When we talk about maturity here, we are concerned more with spiritual maturity than with the physical, but there is some overlap. Clearly, a person who is mentally immature is not going to seek spiritual development, but a person can be physically and mentally mature without being spiritual at all. Even a person with a half dozen college degrees may be spiritually immature, and not even be aware of it. The really sad thing is that many of our institutions, including great universities and governments, place little value on spiritual maturity. Oh, yes they do lip service to religion, but only insofar as those religions stick with teaching ethical behavior in the world of materialism. They shun any church or spiritual school that teaches actual spiritual development.

So both the materially immature and the materially mature need to work on becoming spiritually mature, and it is arguable which group has the greater difficulty.

The materially immature person may be more easily convinced to join a spiritual school and engage is spiritual awakening and growth techniques taught only to members of such schools, but he may have difficulties in the material world that will pull him away from such studies regularly, and eventually cause him to quit. But don’t confuse immature with uneducated. Some people may lack a formal education, yet be quite mature on the physical and mental level. For such a person who does pursue a spiritual awakening, the rewards can be great and relatively quick since he has little to change. He can more readily accept truth when his brain hasn’t been stuffed with lies and illusions. And awakening those spiritual faculties can actually aid these people in maturing on the mental level as well.
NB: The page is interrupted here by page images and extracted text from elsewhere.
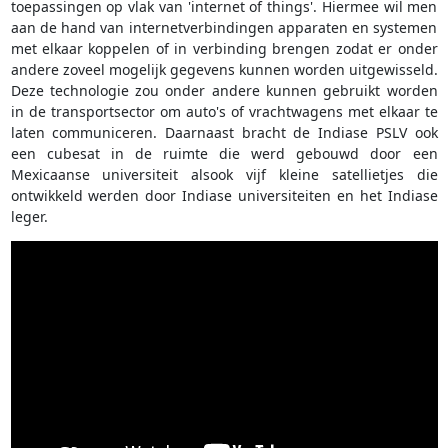
toepassingen op vlak van 'internet of things'. Hiermee wil men
aan de hand van internetverbindingen apparaten en systemen
met elkaar koppelen of in verbinding brengen zodat er onder
andere zoveel mogelijk gegevens kunnen worden uitgewisseld.
Deze technologie zou onder andere kunnen gebruikt worden
in de transportsector om auto's of vrachtwagens met elkaar te
laten communiceren. Daarnaast bracht de Indiase PSLV ook
een cubesat in de ruimte die werd gebouwd door een
Mexicaanse universiteit alsook vijf kleine satellietjes die
ontwikkeld werden door Indiase universiteiten en het Indiase
leger.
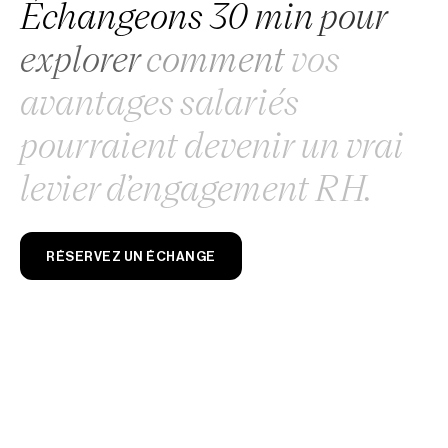
Échangeons
30
min
pour
explorer
comment
vos
avantages
salariés
pourraient
devenir
un
vrai
levier
d’engagement
RH.
RÉSERVEZ UN ÉCHANGE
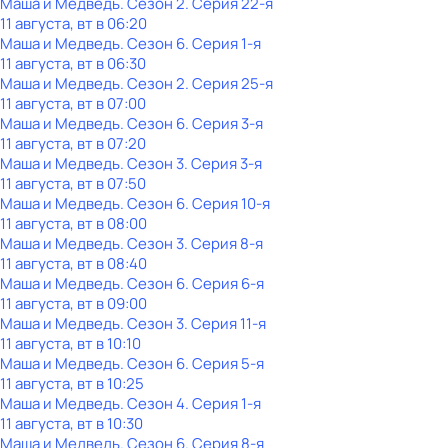
Маша и Медведь
. Сезон 2
. Серия 22-я
11 августа, вт в 06:20
Маша и Медведь
. Сезон 6
. Серия 1-я
11 августа, вт в 06:30
Маша и Медведь
. Сезон 2
. Серия 25-я
11 августа, вт в 07:00
Маша и Медведь
. Сезон 6
. Серия 3-я
11 августа, вт в 07:20
Маша и Медведь
. Сезон 3
. Серия 3-я
11 августа, вт в 07:50
Маша и Медведь
. Сезон 6
. Серия 10-я
11 августа, вт в 08:00
Маша и Медведь
. Сезон 3
. Серия 8-я
11 августа, вт в 08:40
Маша и Медведь
. Сезон 6
. Серия 6-я
11 августа, вт в 09:00
Маша и Медведь
. Сезон 3
. Серия 11-я
11 августа, вт в 10:10
Маша и Медведь
. Сезон 6
. Серия 5-я
11 августа, вт в 10:25
Маша и Медведь
. Сезон 4
. Серия 1-я
11 августа, вт в 10:30
Маша и Медведь
. Сезон 6
. Серия 8-я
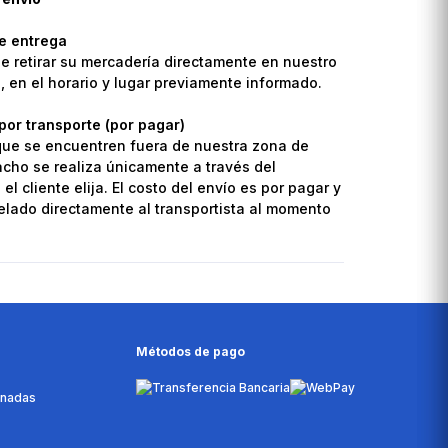
de entrega
de retirar su mercadería directamente en nuestro
o, en el horario y lugar previamente informado.
por transporte (por pagar)
que se encuentren fuera de nuestra zona de
pacho se realiza únicamente a través del
el cliente elija. El costo del envío es por pagar y
lado directamente al transportista al momento
Métodos de pago
onadas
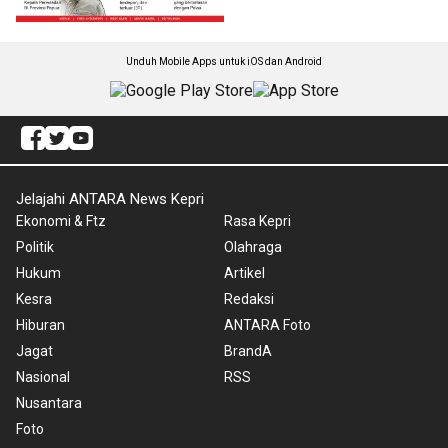
Unduh Mobile Apps untuk iOS dan Android
Jelajahi ANTARA News Kepri
Ekonomi & Ftz
Rasa Kepri
Politik
Olahraga
Hukum
Artikel
Kesra
Redaksi
Hiburan
ANTARA Foto
Jagat
BrandA
Nasional
RSS
Nusantara
Foto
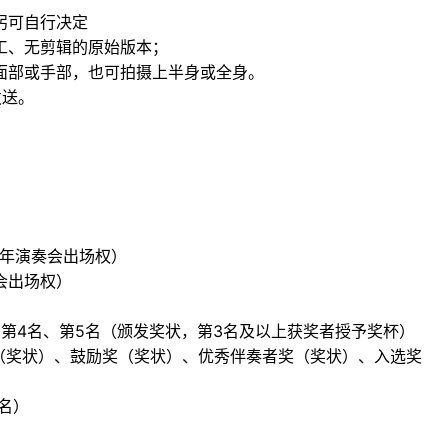
躬可自行决定
工、无剪辑的原始版本；
面部或手部，也可拍摄上半身或全身。
发送。
次年演奏会出场权）
奏会出场权）
、第4名、第5名（颁发奖状，第3名及以上获奖者授予奖杯）
奖（奖状）、鼓励奖（奖状）、优秀伴奏者奖（奖状）、入选奖
名）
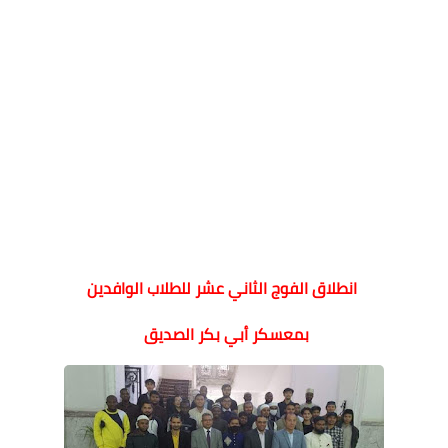
انطلاق الفوج الثاني عشر للطلاب الوافدين
بمعسكر أبي بكر الصديق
The materially mature person can also get great rewards from developing his spiritual side, but it is usually much harder to convince him to do so. When you are well educated, have a good paying job, have plenty of material things to play with, you are not very likely to be seeing something else. But many people who have such success find it unsatisfying. The usual response is to seek even more of the same: more money, more travel, more homes, more things of every possible kind. And when that fails, even more. Only a few ever realize that they will not be satisfied by this forever seeking more and more material wealth because deep down their soul craves something else. Those few may seek out, or be contacted by, a spiritual school that can meet those needs. These seekers may have great difficulty at first because it is so different from what they have learned in the world of materialism. Those who stick it out are greatly rewarded, though. And these people, because of their knowledge of the world of matter, and their contacts in it, can make good teachers and recruiters for spiritual schools.

So whether we are mentally mature or immature, it is a benefit to all to become spiritually mature and develop those spiritual faculties that lie dormant in most of us.